> RECORDS TO PROCESS
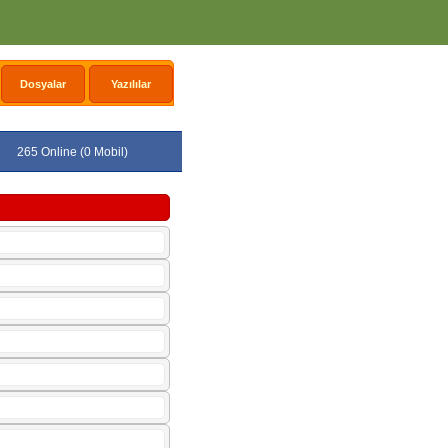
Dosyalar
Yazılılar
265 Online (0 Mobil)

---

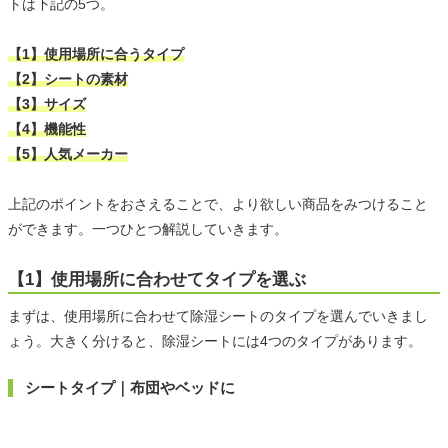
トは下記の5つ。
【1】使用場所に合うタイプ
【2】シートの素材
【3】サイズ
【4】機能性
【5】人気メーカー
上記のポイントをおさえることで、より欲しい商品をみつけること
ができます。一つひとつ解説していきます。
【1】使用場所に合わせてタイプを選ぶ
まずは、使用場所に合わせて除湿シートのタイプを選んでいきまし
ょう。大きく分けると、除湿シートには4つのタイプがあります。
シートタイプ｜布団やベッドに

--

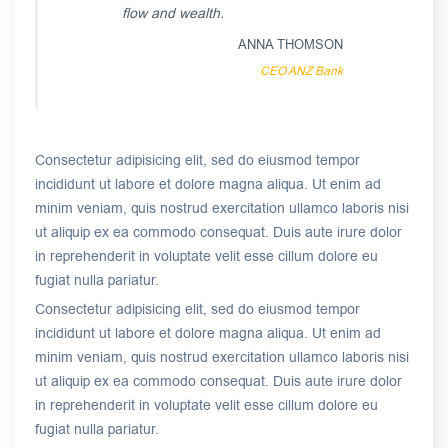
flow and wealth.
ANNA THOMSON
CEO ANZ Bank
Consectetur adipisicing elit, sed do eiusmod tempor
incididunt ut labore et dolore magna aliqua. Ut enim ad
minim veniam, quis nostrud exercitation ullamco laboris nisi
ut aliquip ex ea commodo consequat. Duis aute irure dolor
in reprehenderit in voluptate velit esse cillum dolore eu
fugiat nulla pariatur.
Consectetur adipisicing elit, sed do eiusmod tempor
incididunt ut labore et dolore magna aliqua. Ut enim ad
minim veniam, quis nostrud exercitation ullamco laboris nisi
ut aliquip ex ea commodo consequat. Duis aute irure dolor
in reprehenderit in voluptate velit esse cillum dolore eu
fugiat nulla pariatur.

> PROMPT
The reply should consist solely of the lines above from the one that has "まずは、使用場所に合わせて除湿シートのタイプを選んでいきまし" through the one that has "シートタイプ｜布団やベッドに", reproduced exactly.

> FINISHED TASK
まずは、使用場所に合わせて除湿シートのタイプを選んでいきまし
ょう。大きく分けると、除湿シートには4つのタイプがあります。
シートタイプ｜布団やベッドに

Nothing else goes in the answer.